La récente réorganisation interne de Stellantis, initiée par le nouveau CEO Antonio Filosa, suscite de vives inquiétudes chez les syndicats français. Tandis que le groupe affiche sa volonté d’harmoniser les anciennes branches PSA et FCA sous la bannière unique de Stellantis, plusieurs signaux laissent craindre un déséquilibre dans les investissements et le soutien industriel alloué à la France.

Un plan de restructuration ambitieux mais controversé

Arrivé à la tête de Stellantis il y a quelques mois, Antonio Filosa a mis en œuvre un plan de nomination de cadres supérieurs qui privilégie des responsables issus de l’ancienne FCA. Selon des sources Bloomberg, ces choix stratégiques visent à renforcer la compétitivité du groupe sur des marchés clés comme l’Italie et les États-Unis. Or, pour les salariés et représentants syndicaux tricolores, cette politique risque de reléguer la France au rang de simple variable d’ajustement.

Les inquiétudes des syndicats français

La CFE-CGC, syndicat majoritaire parmi les techniciens et cadres du groupe en France, a publiquement dénoncé « un risque d’affaiblissement du savoir-faire français » au profit d’orientations jugées trop focalisées sur d’autres pôles géographiques. Plusieurs points alimentent leur crainte :

  • Une possible réduction des investissements dans les sites de production hexagonaux, au bénéfice des usines italiennes ou américaines ;
  • La crainte que certains sites français deviennent « variables » dans le futur plan industriel, déjà évoqué par les représentants syndicaux ;
  • Le sentiment que l’équilibre interne entre ex-PSA et ex-FCA est rompu, avec des nominations perçues comme injustifiées.

Ces tensions sont renforcées par le contexte de baisse de production : Stellantis a vu en Italie une chute de 36 % des volumes fabriqués au cours des neuf premiers mois de l’année comparé à la période équivalente de 2022.

Une stratégie de croissance internationale

Parallèlement aux critiques en France, Stellantis annonce un investissement significatif de 10 milliards de dollars aux États-Unis, pour relancer sa production locale et regagner des marges érodées. Ce plan comprend :

  • La modernisation de plusieurs usines américaines, axée sur les véhicules utilitaires et pickups ;
  • Le développement de plateformes électriques pour répondre à la demande croissante du marché nord-américain ;
  • Des partenariats technologiques visant à renforcer la R&D outre-Atlantique.

Si cette dynamique peut sembler positive pour le groupe dans son ensemble, elle renforce le sentiment de déséquilibre parmi les salariés européens, qui redoutent un effet domino sur les capacités de production et d’innovation en France.

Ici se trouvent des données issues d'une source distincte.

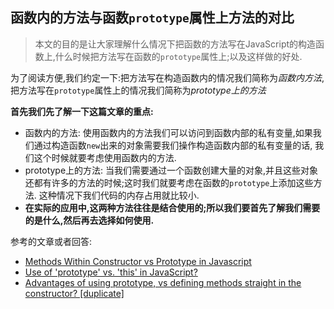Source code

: ## 函数内的方法与函数`prototype`属性上方法的对比

> 本文的目的是让大家理解什么情况下把函数的方法写在JavaScript的构造函数上,什么时候把方法写在函数的`prototype`属性上;以及这样做的好处.

为了阅读方便,我们约定一下:把方法写在构造函数内的情况我们简称为*函数内方法*,把方法写在`prototype`属性上的情况我们简称为*prototype上的方法*

**首先我们先了解一下这篇文章的重点:**

+ 函数内的方法: 使用函数内的方法我们可以访问到函数内部的私有变量,如果我们通过构造函数`new`出来的对象需要我们操作构造函数内部的私有变量的话,
  我们这个时候就要考虑使用函数内的方法.
+ prototype上的方法: 当我们需要通过一个函数创建大量的对象,并且这些对象还都有许多的方法的时候;这时我们就要考虑在函数的`prototype`上添加这些方法.
  这种情况下我们代码的内存占用就比较小.
+ **在实际的应用中,这两种方法往往是结合使用的;所以我们要首先了解我们需要的是什么,然后再去选择如何使用.**






参考的文章或者回答:
+ [Methods Within Constructor vs Prototype in Javascript](http://thecodeship.com/web-development/methods-within-constructor-vs-prototype-in-javascript/ )
+ [Use of 'prototype' vs. 'this' in JavaScript?](http://stackoverflow.com/questions/310870/use-of-prototype-vs-this-in-javascript)
+ [Advantages of using prototype, vs defining methods straight in the constructor? [duplicate]](http://stackoverflow.com/questions/4508313/advantages-of-using-prototype-vs-defining-methods-straight-in-the-constructor)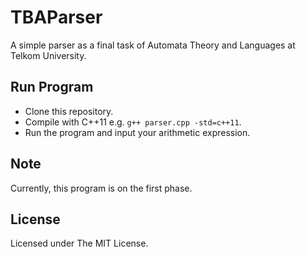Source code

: # TBAParser
A simple parser as a final task of Automata Theory and Languages at Telkom University.

## Run Program
- Clone this repository.
- Compile with C++11 e.g. `g++ parser.cpp -std=c++11`.
- Run the program and input your arithmetic expression.

## Note
Currently, this program is on the first phase.

## License
Licensed under The MIT License.

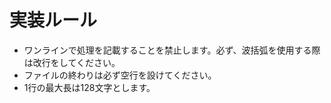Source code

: # 実装ルール
- ワンラインで処理を記載することを禁止します。必ず、波括弧を使用する際は改行をしてください。
- ファイルの終わりは必ず空行を設けてください。
- 1行の最大長は128文字とします。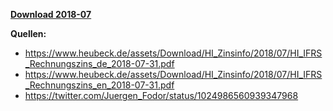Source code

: [**Download 2018-07**](https://downgit.github.io/#/home?url=https://github.com/GeorgGoldbach/Zinsarchiv/tree/master/2018-07)

**Quellen:**
* https://www.heubeck.de/assets/Download/HI_Zinsinfo/2018/07/HI_IFRS_Rechnungszins_de_2018-07-31.pdf
* https://www.heubeck.de/assets/Download/HI_Zinsinfo/2018/07/HI_IFRS_Rechnungszins_en_2018-07-31.pdf
* https://twitter.com/Juergen_Fodor/status/1024986560939347968
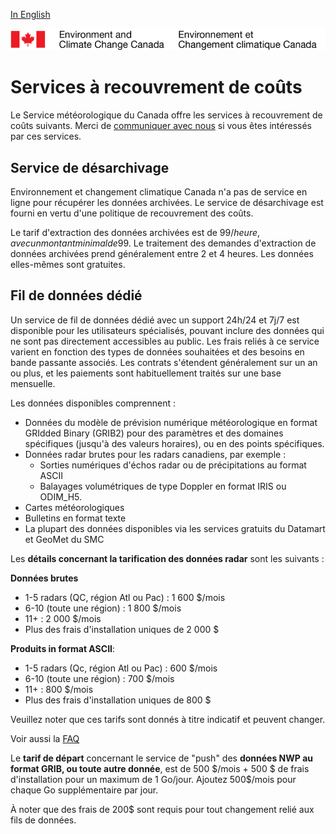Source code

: [In English](readme_en.md)

![ECCC logo](../img_eccc-logo.png)

# Services à recouvrement de coûts

Le Service météorologique du Canada offre les services à recouvrement de coûts suivants. Merci de [communiquer avec nous](https://meteo.gc.ca/mainmenu/contact_us_f.html) si vous êtes intéressés par ces services.

## Service de désarchivage

Environnement et changement climatique Canada n'a pas de service en ligne pour récupérer les données archivées. Le service de désarchivage est fourni en vertu d'une politique de recouvrement des coûts.

Le tarif d'extraction des données archivées est de 99$/heure, avec un montant minimal de 99$. Le traitement des demandes d'extraction de données archivées prend généralement entre 2 et 4 heures. Les données elles-mêmes sont gratuites.

## Fil de données dédié

Un service de fil de données dédié avec un support 24h/24 et 7j/7 est disponible pour les utilisateurs spécialisés, pouvant inclure des données qui ne sont pas directement accessibles au public. Les frais reliés à ce service varient en fonction des types de données souhaitées et des besoins en bande passante associés. Les contrats s'étendent généralement sur un an ou plus, et les paiements sont habituellement traités sur une base mensuelle.

Les données disponibles comprennent :

* Données du modèle de prévision numérique météorologique en format GRIdded Binary (GRIB2) pour des paramètres et des domaines spécifiques (jusqu'à des valeurs horaires), ou en des points spécifiques.
* Données radar brutes pour les radars canadiens, par exemple :
    * Sorties numériques d'échos radar ou de précipitations au format ASCII
    * Balayages volumétriques de type Doppler en format IRIS ou ODIM_H5.
* Cartes météorologiques
* Bulletins en format texte
* La plupart des données disponibles via les services gratuits du Datamart et GeoMet du SMC

Les **détails concernant la tarification des données radar** sont les suivants :

**Données brutes**

* 1-5 radars (QC, région Atl ou Pac) : 1 600 $/mois
* 6-10 (toute une région) : 1 800 $/mois
* 11+ : 2 000 $/mois
* Plus des frais d'installation uniques de 2 000 $

**Produits in format ASCII**:

* 1-5 radars (Qc, région Atl ou Pac) : 600 $/mois
* 6-10 (toute une région) : 700 $/mois
* 11+ : 800 $/mois
* Plus des frais d'installation uniques de 800 $

Veuillez noter que ces tarifs sont donnés à titre indicatif et peuvent changer.

Voir aussi la [FAQ](../faq/readme_faq_fr.md)

Le **tarif de départ** concernant le service de "push" des **données NWP au format GRIB, ou toute autre donnée**, est de 500 $/mois + 500 $ de frais d'installation pour un maximum de 1 Go/jour. Ajoutez 500$/mois pour chaque Go supplémentaire par jour.


À noter que des frais de 200$ sont requis pour tout changement relié aux fils de données.

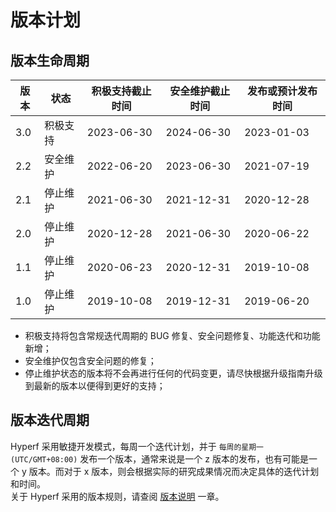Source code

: # 版本计划

## 版本生命周期

| 版本 | 状态   | 积极支持截止时间   | 安全维护截止时间   | 发布或预计发布时间  |
| ---- |------|------------|------------|------------|
| 3.0  | 积极支持 | 2023-06-30 | 2024-06-30 | 2023-01-03 |
| 2.2  | 安全维护 | 2022-06-20 | 2023-06-30 | 2021-07-19 |
| 2.1  | 停止维护 | 2021-06-30 | 2021-12-31 | 2020-12-28 |
| 2.0  | 停止维护 | 2020-12-28 | 2021-06-30 | 2020-06-22 |
| 1.1  | 停止维护 | 2020-06-23 | 2020-12-31 | 2019-10-08 |
| 1.0  | 停止维护 | 2019-10-08 | 2019-12-31 | 2019-06-20 |

* 积极支持将包含常规迭代周期的 BUG 修复、安全问题修复、功能迭代和功能新增；
* 安全维护仅包含安全问题的修复；
* 停止维护状态的版本将不会再进行任何的代码变更，请尽快根据升级指南升级到最新的版本以便得到更好的支持；


## 版本迭代周期

Hyperf 采用敏捷开发模式，每周一个迭代计划，并于 `每周的星期一 (UTC/GMT+08:00)` 发布一个版本，通常来说是一个 z 版本的发布，也有可能是一个 y 版本。而对于 x 版本，则会根据实际的研究成果情况而决定具体的迭代计划和时间。   
关于 Hyperf 采用的版本规则，请查阅 [版本说明](zh-cn/versions.md) 一章。
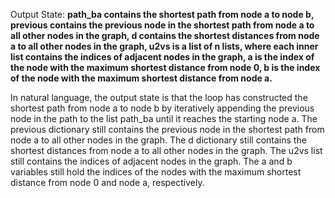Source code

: Output State: **path_ba contains the shortest path from node a to node b, previous contains the previous node in the shortest path from node a to all other nodes in the graph, d contains the shortest distances from node a to all other nodes in the graph, u2vs is a list of n lists, where each inner list contains the indices of adjacent nodes in the graph, a is the index of the node with the maximum shortest distance from node 0, b is the index of the node with the maximum shortest distance from node a.**

In natural language, the output state is that the loop has constructed the shortest path from node a to node b by iteratively appending the previous node in the path to the list path_ba until it reaches the starting node a. The previous dictionary still contains the previous node in the shortest path from node a to all other nodes in the graph. The d dictionary still contains the shortest distances from node a to all other nodes in the graph. The u2vs list still contains the indices of adjacent nodes in the graph. The a and b variables still hold the indices of the nodes with the maximum shortest distance from node 0 and node a, respectively.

Vers un nouveau plan industriel unitaire

Antonio Filosa doit présenter dans les prochains mois un plan industriel renouvelé, censé tracer la feuille de route de Stellantis pour les cinq années à venir. Les axes principaux annoncés incluent :

  • La convergence progressive des plateformes ex-PSA et ex-FCA pour réduire les coûts de développement ;
  • Une montée en puissance des véhicules électrifiés, avec l’objectif de proposer une gamme complète dès 2026 ;
  • Une réorganisation des sites de production pour optimiser l’utilisation des capacités et limiter les surcoûts.

Pour convaincre les syndicats et les marchés, le CEO répète que « nous sommes simplement Stellantis », en bannissant toute distinction entre les anciens ensembles. Toutefois, le défi majeur reste de trouver une véritable identité commune et une stratégie industrielle cohérente, qui réponde aux attentes de toutes les parties prenantes.

Les enjeux pour la cohésion et la compétitivité

Au-delà des Amériques et de l’Italie, Stellantis doit veiller à préserver l’excellence technique et industrielle française, qui représente un vivier de compétences et d’innovation. Les syndicats réclament :

  • Une clarification des intentions du groupe quant aux investissements futurs en France ;
  • Un maintien minimal des effectifs et des activités R&D sur le territoire national ;
  • Une concertation accrue lors des décisions affectant les sites français.

À l’heure où la concurrence s’intensifie sur les marchés de l’électrique et de l’automobile connectée, une faille dans le tissu industriel européen pourrait s’avérer coûteuse pour Stellantis.